The Johnnies of Roscoff

In 1828, Henri Ollivier took onions to England from Roscoff, thereby founding a trade that flourished until the 1930s. The story of the “Johnnies” – that classic French image of men in black berets with strings of onions hanging over the handlebars of their bicycles – is told at La Maison des Johnnies et de l’Oignon Rosé de Roscoff, 48 rue Brizeux, near the gare SNCF.

Morlaix

Morlaix, one of the great old Breton ports, thrived on trade with England during the “Golden Period” of the late Middle Ages. Built up the slopes of a steep valley with sober stone houses, the town was originally protected by an eleventh-century castle and a circuit of walls. Little is left of either, but the centre remains in part medieval with its cobbled streets and half-timbered houses. The present grandeur comes from the pink-granite viaduct, carrying trains from Paris to Brest, that towers above the town centre.

Quimper

Capital of the ancient diocese, kingdom and later duchy of Cornouaille, Quimper is the oldest city in Brittany. Its first bishop, St Corentin, is said to have come with the first Bretons across the English Channel at some point between the fourth and seventh centuries.

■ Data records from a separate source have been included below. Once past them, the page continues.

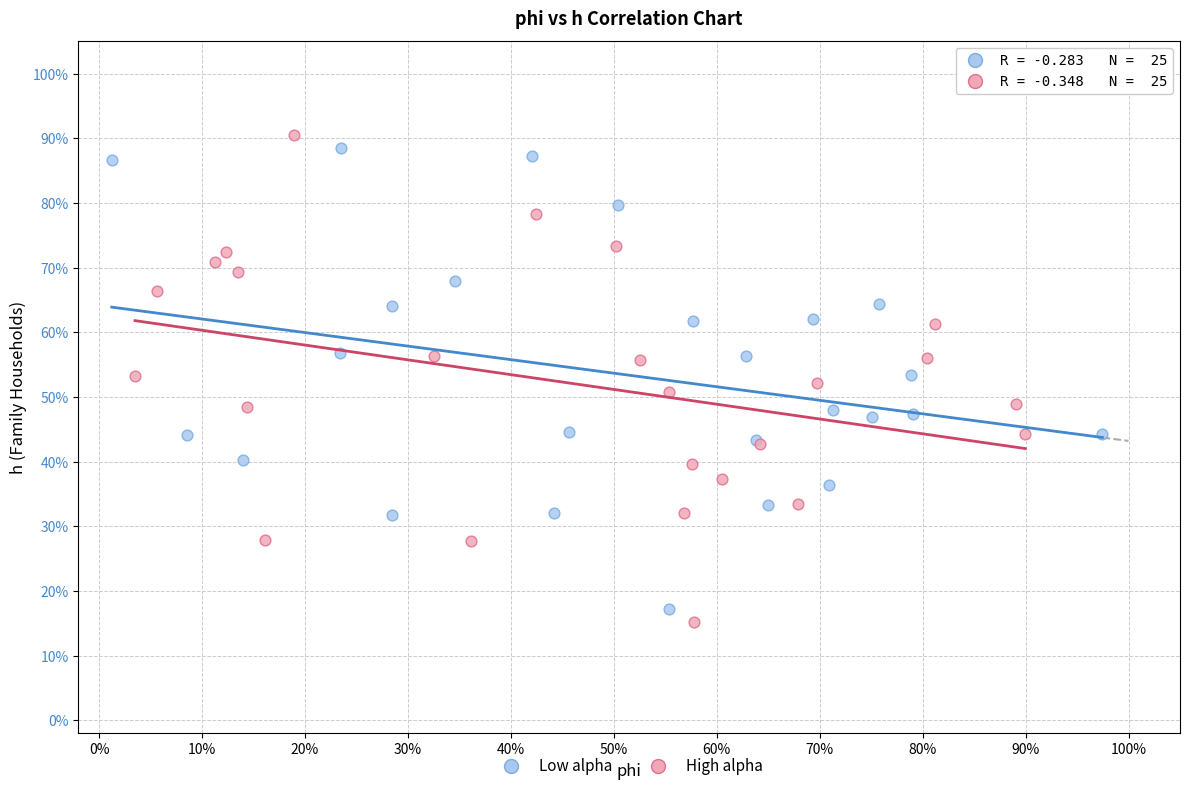

Which series contains the lowest Y value?

High alpha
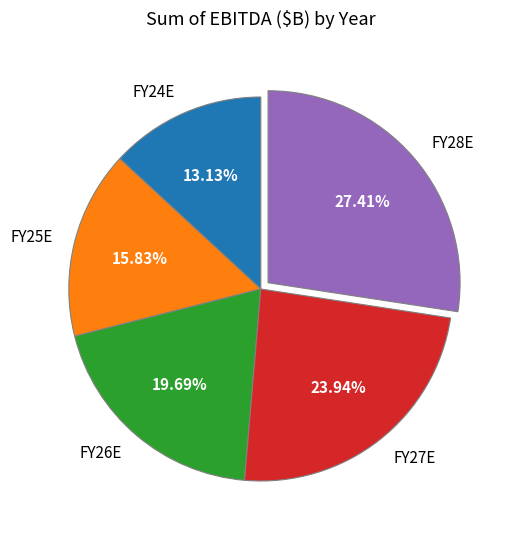

To the nearest percent, what is the difference between the largest and smallest slice percentages?

14%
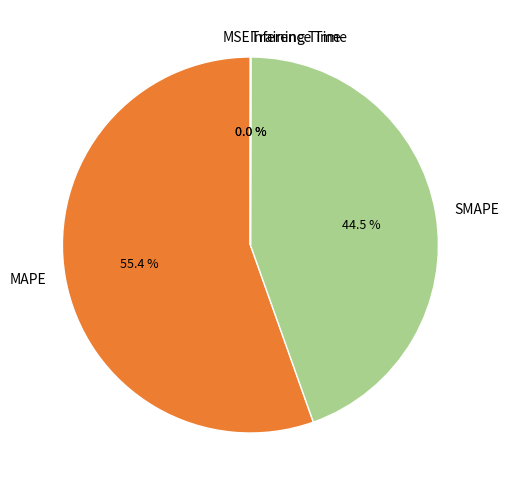

True or false: SMAPE accounts for 34% of the total.

False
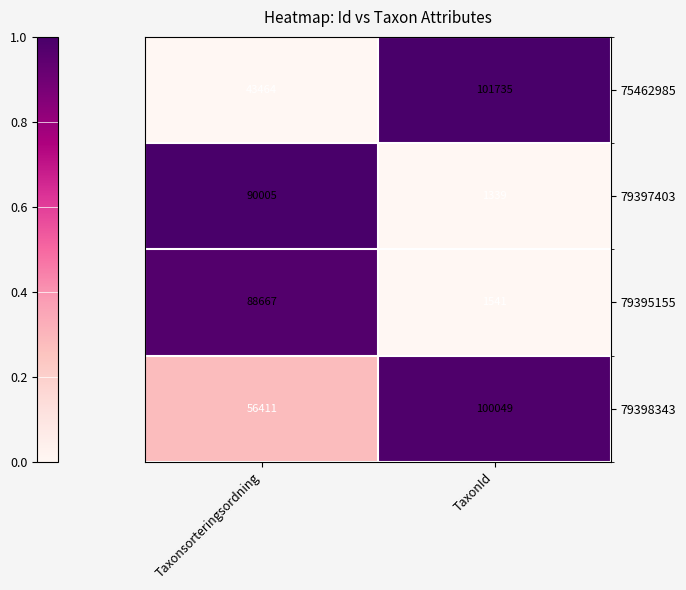

Which series has the widest spread of values?

79397403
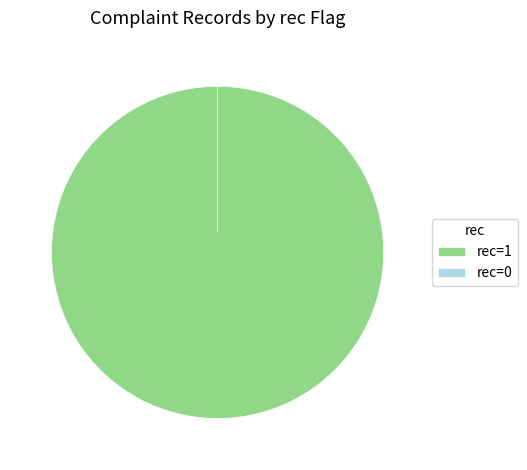

Count the number of slices in the pie.

2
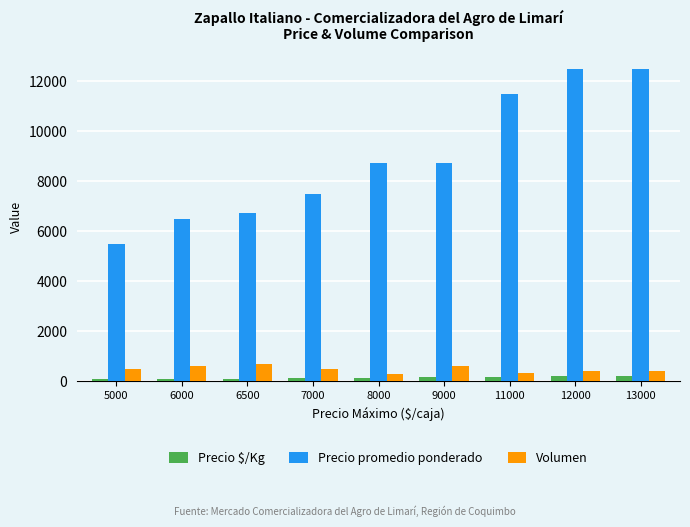

What is the approximate value of Precio $/Kg at 9000, to the nearest 10?

180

Still “the charming little place” known to Flaubert, Quimper takes at most half an hour to cross on foot. Though relaxed, it’s active enough to have the bars and atmosphere to make it worth going out café-crawling. The word “kemper” denotes the junction of the two rivers, the Steir and the Odet, around which lie the cobbled streets (now mainly pedestrianized) of the medieval quarter. To the east of the Gothic cathedral, towering over place St-Corentin, ancient half-timbered buildings hold lively shops and cafés.

With no great pressure to rush around monuments or museums, the most enjoyable option may be to take a boat and drift down the Odet, “the prettiest river in France”, to the open sea at Bénodet. Overlooking all is tree-covered Mont Frugy; climb to its 87m peak for good views over the city.

The festivals of Quimper

Having begun in 1923, Quimper’s Festival de Cornouaille is still going from strength to strength. This great jamboree of Breton music, costumes, theatre and dance is held in the week before the last Sunday in July, attracting guest performers from the other Celtic countries and a scattering of other, sometimes highly unusual, ethnic-cultural ensembles. The whole thing culminates in an incredible Sunday parade through town. The official programme appears in July; pick up provisional details in advance from the tourist office or at festival-cornouaille.com.

Not so widely known are the Semaines Musicales, which follow in the first three weeks of August. Some events take place in the cathedral, others in the rather stuffy nineteenth-century theatre on boulevard Dupleix. The music is predominantly classical, favouring French composers.